Since Wednesday, it’s become so much fun. I’ve watched the discount rate on the Mintos secondary market (the amount people discount the loans they are selling in order to shift them) climb from 8% on Friday to 25% today. Yes, that’s right, people are taking a haircut of one quarter of their money to get it out now.

It gets even better again: people are selling dud loans i.e. ones within 30 days of having the capital repaid by the loan originator due to the buyback guarantee on dud loans for a 18% discount. Annualising that, that’s a > 700% return on your money if you buy up those loans and the loan originator does indeed buy them back at par within 30 days. That’s firesale pricing, people are so desperate to get out that they aren’t acting rationally.

Unless, of course, the loan originators don’t pay out on the buyback guarantee. And they’re going to see a very severe cash flow crunch in the next few weeks as most loans go late, and perhaps half eventually go bad.

I stopped the investment bots investing in any new loans earlier this week. Up until then, I saw the following monthly returns:

MonthAnnualised return for each month
November 201915.22%
December 201912.41%
January 202013.20%
February 202012.36%

So there had been a bit of a drop off in returns since November, mainly due to me diversifying my loan originators considerably to spread out risk, and I’m nicely split on a 2.8:1.8:1.4:1.3 ratio between my top four, all of which are mostly in Eastern Europe and thus within the EU (and thus, hopefully, highly likely to get EU financial bailout money). The reason, incidentally, that I did that was because the growth of the “Loans Funded” graph at went from exponential to linear growth in September 2019, and by November it looked to me that we’d reached a point of inflection on a logistic growth model. That’s clearly not going to happen now, that graph is obviously going to collapse next. Nobody wants to lend out new money in the worst recession since the Second World War.

After thinking about it this weekend, and weighing up factors and sticking my finger in the air, I’ve decided to take a punt on scalping the panic exiters. I’ve set up a single investment bot which will buy any dud loan with buyback guarantees within 30 days of buy back being sold on the secondary market from one of the A-rated loan originators also at the very top of the rankings at with a > 12.5% discount. That’s a mere ~400% annualised return rather than 700%, but given the large relative size of those loan originators in their home markets, I think it reasonably likely they’ll get bailed out by their governments all of whom are in the EU and can tap limitless ECB funding. That’s my bet, and we shall see how it pans out.

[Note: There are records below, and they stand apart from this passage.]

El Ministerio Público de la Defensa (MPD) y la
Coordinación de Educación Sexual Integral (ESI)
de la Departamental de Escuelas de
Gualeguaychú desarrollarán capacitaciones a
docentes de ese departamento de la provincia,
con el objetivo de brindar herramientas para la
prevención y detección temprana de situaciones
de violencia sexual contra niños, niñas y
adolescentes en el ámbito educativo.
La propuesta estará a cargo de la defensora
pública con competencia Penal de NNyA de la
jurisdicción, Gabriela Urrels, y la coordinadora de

Though I know it will seem usurious to you readers to take advantage of fleeing Mintos investors in such a fashion, equally if I didn’t buy them out, they’d not be able to sell at all. Also, I’m fully and entirely expecting at least one of my loan originators to blow up, potentially locking up a quarter of my total investment for the twelve or eighteen months it’ll take to conclude bankruptcy proceedings, after which I should get back more than half of my investment. If my bet pays off, most of the losses on that now sunk investment (I cannot unwind any of my loan investments without taking a hefty haircut) ought to be made up from those usurious profits. If my bet doesn’t pay off, then it’s a lose-lose-lose across the board.

And that’s okay. I went in with my eyes open and fully understanding the risks involved. However, I’d like to close this post with asking readers to spare a thought for all those former Mintos investors currently losing a quarter of their investment, which is about two years of earnings on Mintos. As much as that’s the game we’re all playing here, that’s still real people losing real money with real effects upon real families. Food for thought!